Question 4 — Does any federal Agency have such power?
It is my opinion that because the EPA is expressly empowered to work in conjunction with other federal agencies, see 33 U.S.C. § 1252, some such agencies may, under certain circumstances, have some degree of regulatory authority over Arkansas' streams and rivers. Id. For example, the U.S. Army Corps of Engineers exercises a certain amount of authority over bodies of water. See, e.g., 33 U.S.C. § 1344 (authorizing Corps of Engineers to issue permits for discharge of dredged or fill materials into navigable waters at specified disposal sites). Whether a particular agency has regulatory authority over an Arkansas body of water will depend upon the facts of the circumstances and the matter to be regulated.
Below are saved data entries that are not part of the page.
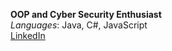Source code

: **OOP and Cyber Security Enthusiast** <br>
*Languages*: Java, C#, JavaScript <br>
[LinkedIn](https://www.linkedin.com/in/otmar-nezdaril/)
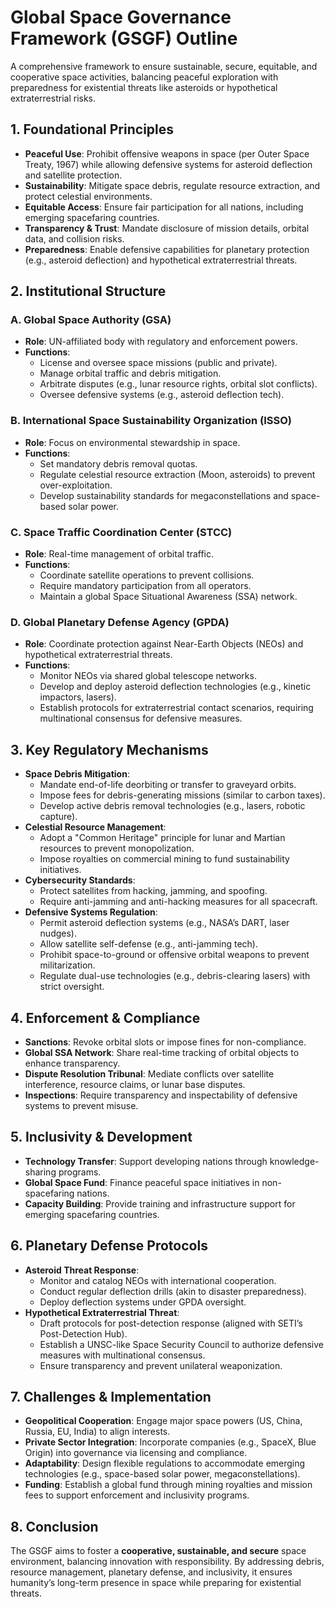 # Global Space Governance Framework (GSGF) Outline

A comprehensive framework to ensure sustainable, secure, equitable, and cooperative space activities, balancing peaceful exploration with preparedness for existential threats like asteroids or hypothetical extraterrestrial risks.

## 1. Foundational Principles
- **Peaceful Use**: Prohibit offensive weapons in space (per Outer Space Treaty, 1967) while allowing defensive systems for asteroid deflection and satellite protection.
- **Sustainability**: Mitigate space debris, regulate resource extraction, and protect celestial environments.
- **Equitable Access**: Ensure fair participation for all nations, including emerging spacefaring countries.
- **Transparency & Trust**: Mandate disclosure of mission details, orbital data, and collision risks.
- **Preparedness**: Enable defensive capabilities for planetary protection (e.g., asteroid deflection) and hypothetical extraterrestrial threats.

## 2. Institutional Structure
### A. Global Space Authority (GSA)
- **Role**: UN-affiliated body with regulatory and enforcement powers.
- **Functions**:
  - License and oversee space missions (public and private).
  - Manage orbital traffic and debris mitigation.
  - Arbitrate disputes (e.g., lunar resource rights, orbital slot conflicts).
  - Oversee defensive systems (e.g., asteroid deflection tech).

### B. International Space Sustainability Organization (ISSO)
- **Role**: Focus on environmental stewardship in space.
- **Functions**:
  - Set mandatory debris removal quotas.
  - Regulate celestial resource extraction (Moon, asteroids) to prevent over-exploitation.
  - Develop sustainability standards for megaconstellations and space-based solar power.

### C. Space Traffic Coordination Center (STCC)
- **Role**: Real-time management of orbital traffic.
- **Functions**:
  - Coordinate satellite operations to prevent collisions.
  - Require mandatory participation from all operators.
  - Maintain a global Space Situational Awareness (SSA) network.

### D. Global Planetary Defense Agency (GPDA)
- **Role**: Coordinate protection against Near-Earth Objects (NEOs) and hypothetical extraterrestrial threats.
- **Functions**:
  - Monitor NEOs via shared global telescope networks.
  - Develop and deploy asteroid deflection technologies (e.g., kinetic impactors, lasers).
  - Establish protocols for extraterrestrial contact scenarios, requiring multinational consensus for defensive measures.

## 3. Key Regulatory Mechanisms
- **Space Debris Mitigation**:
  - Mandate end-of-life deorbiting or transfer to graveyard orbits.
  - Impose fees for debris-generating missions (similar to carbon taxes).
  - Develop active debris removal technologies (e.g., lasers, robotic capture).
- **Celestial Resource Management**:
  - Adopt a "Common Heritage" principle for lunar and Martian resources to prevent monopolization.
  - Impose royalties on commercial mining to fund sustainability initiatives.
- **Cybersecurity Standards**:
  - Protect satellites from hacking, jamming, and spoofing.
  - Require anti-jamming and anti-hacking measures for all spacecraft.
- **Defensive Systems Regulation**:
  - Permit asteroid deflection systems (e.g., NASA’s DART, laser nudges).
  - Allow satellite self-defense (e.g., anti-jamming tech).
  - Prohibit space-to-ground or offensive orbital weapons to prevent militarization.
  - Regulate dual-use technologies (e.g., debris-clearing lasers) with strict oversight.

## 4. Enforcement & Compliance
- **Sanctions**: Revoke orbital slots or impose fines for non-compliance.
- **Global SSA Network**: Share real-time tracking of orbital objects to enhance transparency.
- **Dispute Resolution Tribunal**: Mediate conflicts over satellite interference, resource claims, or lunar base disputes.
- **Inspections**: Require transparency and inspectability of defensive systems to prevent misuse.

## 5. Inclusivity & Development
- **Technology Transfer**: Support developing nations through knowledge-sharing programs.
- **Global Space Fund**: Finance peaceful space initiatives in non-spacefaring nations.
- **Capacity Building**: Provide training and infrastructure support for emerging spacefaring countries.

## 6. Planetary Defense Protocols
- **Asteroid Threat Response**:
  - Monitor and catalog NEOs with international cooperation.
  - Conduct regular deflection drills (akin to disaster preparedness).
  - Deploy deflection systems under GPDA oversight.
- **Hypothetical Extraterrestrial Threat**:
  - Draft protocols for post-detection response (aligned with SETI’s Post-Detection Hub).
  - Establish a UNSC-like Space Security Council to authorize defensive measures with multinational consensus.
  - Ensure transparency and prevent unilateral weaponization.

## 7. Challenges & Implementation
- **Geopolitical Cooperation**: Engage major space powers (US, China, Russia, EU, India) to align interests.
- **Private Sector Integration**: Incorporate companies (e.g., SpaceX, Blue Origin) into governance via licensing and compliance.
- **Adaptability**: Design flexible regulations to accommodate emerging technologies (e.g., space-based solar power, megaconstellations).
- **Funding**: Establish a global fund through mining royalties and mission fees to support enforcement and inclusivity programs.

## 8. Conclusion
The GSGF aims to foster a **cooperative, sustainable, and secure** space environment, balancing innovation with responsibility. By addressing debris, resource management, planetary defense, and inclusivity, it ensures humanity’s long-term presence in space while preparing for existential threats.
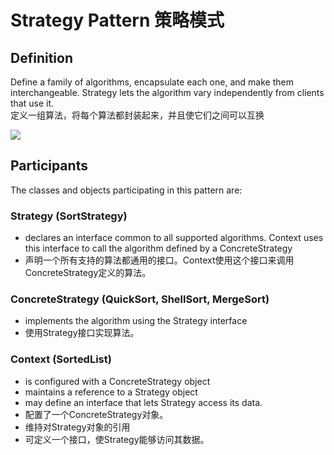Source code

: # Strategy Pattern 策略模式
## Definition

Define a family of algorithms, encapsulate each one, and make them interchangeable. Strategy lets the algorithm vary independently from clients that use it.
<br>定义一组算法，将每个算法都封装起来，并且使它们之间可以互换

![](https://github.com/QianMo/Unity-Design-Pattern/blob/master/UML_Picture/strategy.gif)


## Participants

The classes and objects participating in this pattern are:

### Strategy  (SortStrategy)
* declares an interface common to all supported algorithms. Context uses this interface to call the algorithm defined by a ConcreteStrategy
* 声明一个所有支持的算法都通用的接口。Context使用这个接口来调用ConcreteStrategy定义的算法。

### ConcreteStrategy  (QuickSort, ShellSort, MergeSort)
* implements the algorithm using the Strategy interface
* 使用Strategy接口实现算法。

### Context  (SortedList)
* is configured with a ConcreteStrategy object
* maintains a reference to a Strategy object
* may define an interface that lets Strategy access its data.
* 配置了一个ConcreteStrategy对象。
* 维持对Strategy对象的引用
* 可定义一个接口，使Strategy能够访问其数据。
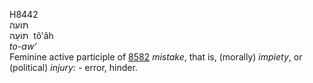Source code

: <body>
  <p>H8442<br>  תּועה  <br> תּּוֹעָה  ‎  tô‛âh  <br><i>to-aw‘ </i><br>Feminine active participle of <a href="h8582.htm">8582</a>  <i>mistake</i>, that is, (morally) <i>impiety</i>, or (political) <i>injury: - </i>error, hinder.<br></p>
 </body>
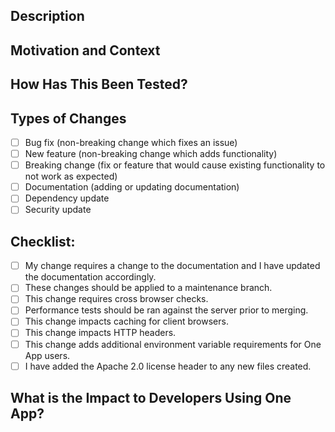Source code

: <!--- Provide a general summary of your changes in the Title above -->

## Description
<!--- Describe your changes in detail -->

## Motivation and Context
<!--- Why is this change required? What problem does it solve? -->
<!--- If it fixes an open issue, please link to the issue here. -->

## How Has This Been Tested?
<!--- Please describe in detail how you tested your changes. -->
<!--- Include details of your testing environment, tests ran to see how -->
<!--- your change affects other areas of the code, etc. -->

## Types of Changes
<!--- What types of changes does your code introduce? Put an `x` in all the boxes that apply: -->
- [ ] Bug fix (non-breaking change which fixes an issue)
- [ ] New feature (non-breaking change which adds functionality)
- [ ] Breaking change (fix or feature that would cause existing functionality to not work as expected)
- [ ] Documentation (adding or updating documentation)
- [ ] Dependency update
- [ ] Security update

## Checklist:
<!--- Go over all the following points, and put an `x` in all the boxes that apply. -->
<!--- If you're unsure about any of these, don't hesitate to ask. We're here to help! -->
- [ ] My change requires a change to the documentation and I have updated the documentation accordingly.
- [ ] These changes should be applied to a maintenance branch.
- [ ] This change requires cross browser checks.
- [ ] Performance tests should be ran against the server prior to merging.
- [ ] This change impacts caching for client browsers.
- [ ] This change impacts HTTP headers.
- [ ] This change adds additional environment variable requirements for One App users.
- [ ] I have added the Apache 2.0 license header to any new files created.

## What is the Impact to Developers Using One App?
<!--- Please describe how your changes impacts developers using One App. -->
For this reason, I cannot make a general statement regarding the regulatory authority of other federal agencies over Arkansas' waterways. Nevertheless, I am able to conclude generally that federal agencies other than the EPA can, under certain circumstances, exercise regulatory authority over Arkansas' rivers and streams.
If such agencies are given regulatory authority in certain instances, that grant of authority by Congress to that agency, would, as discussed previously, be based upon Congress' power under the Commerce Clause.
Assistant Attorney General Suzanne Antley prepared the foregoing opinion, which I hereby approve.
Sincerely,
MARK PRYOR Attorney General
MP:SA/cyh
1 I find nothing in the history of the EPA or the cases interpreting its authority that would indicate that a distinction should be made between the EPA's authority to regulate land owned by private parties and land owned by the states.